• [Exercise details]
Transcribe all of the records word for word, please, omitting the pictures.

(Records contained in a dataset)
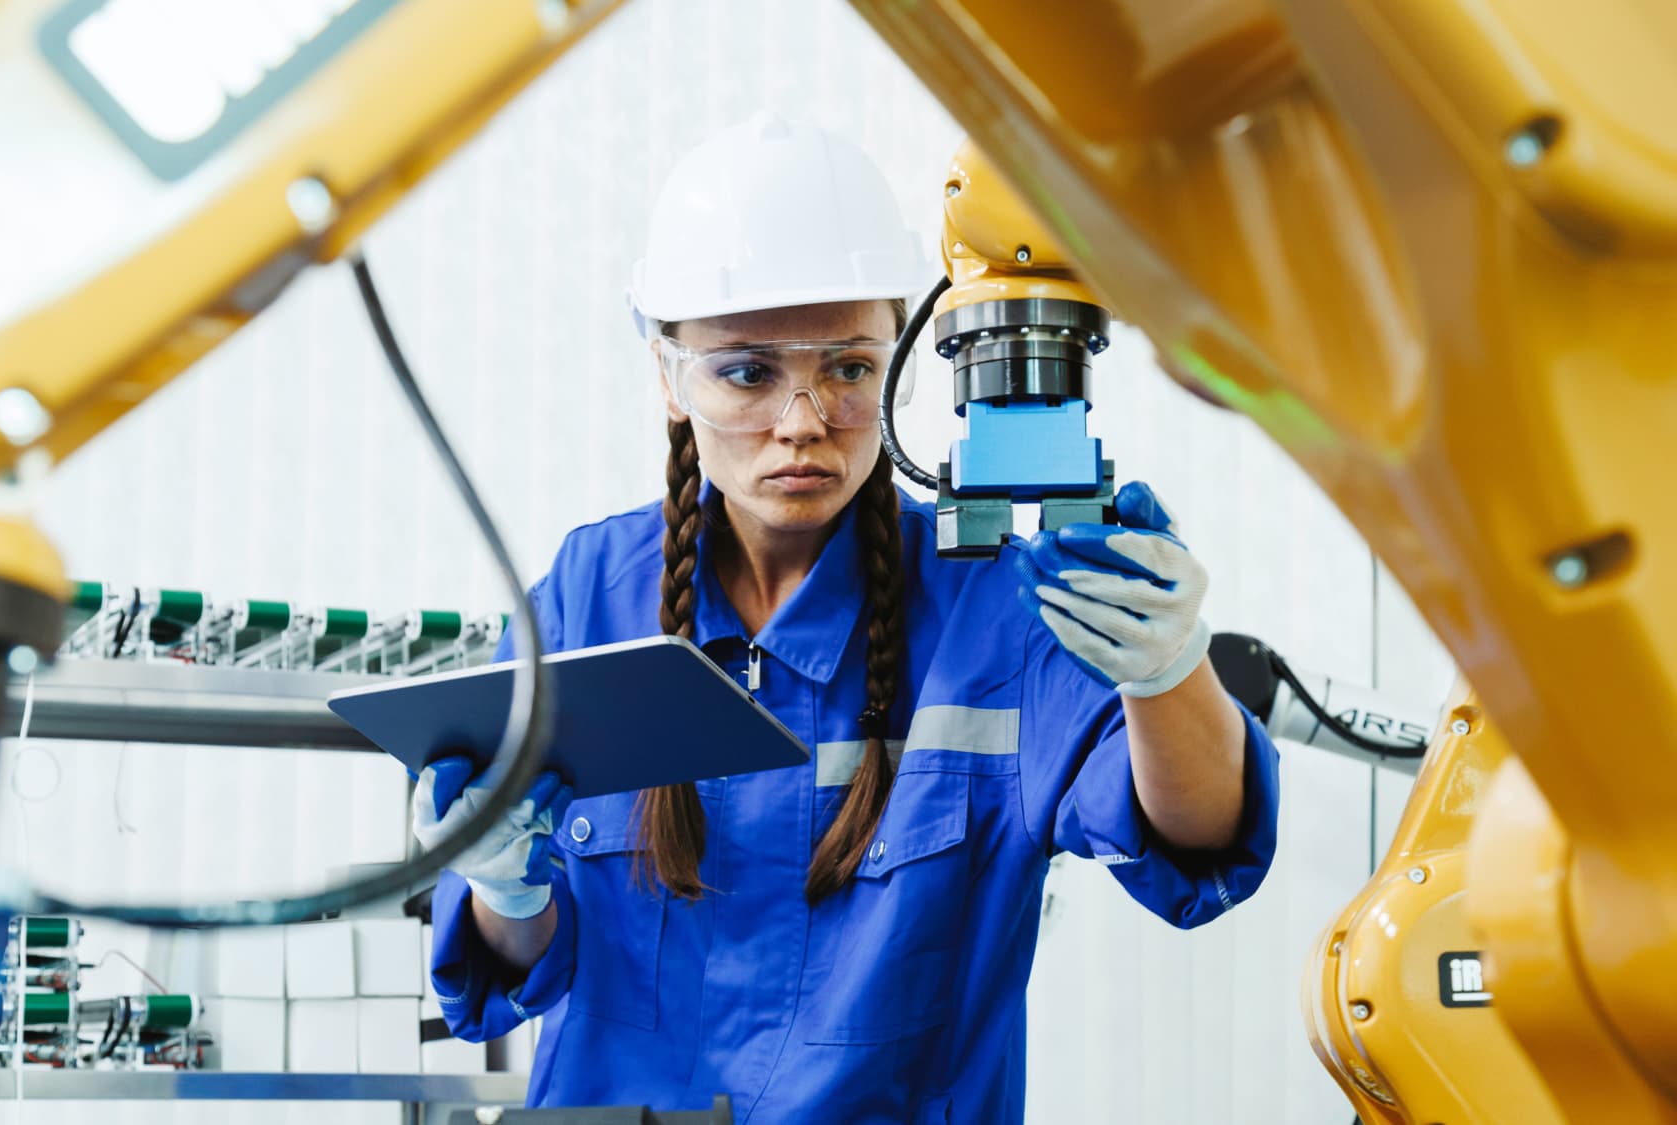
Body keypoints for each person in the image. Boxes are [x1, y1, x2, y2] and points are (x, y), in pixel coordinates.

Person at [413, 113, 1281, 1124]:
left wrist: (1167, 670)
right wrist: (503, 893)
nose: (802, 420)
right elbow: (514, 968)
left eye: (847, 369)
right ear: (667, 374)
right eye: (747, 372)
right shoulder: (585, 597)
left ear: (893, 364)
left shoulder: (992, 612)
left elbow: (1201, 842)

• [Answer for the task]
Body keypoints for each person in the image. Boxes are [x1, y1, x2, y2] and points are (x, y), in pixel coordinates.

Person at [413, 113, 1281, 1124]:
left wrist: (1167, 670)
right wrist: (503, 893)
nose: (802, 420)
right elbow: (514, 968)
left eye: (847, 369)
right ear: (667, 374)
right eye: (747, 372)
right shoulder: (585, 597)
left ear: (893, 364)
left shoulder: (992, 612)
left elbow: (1201, 842)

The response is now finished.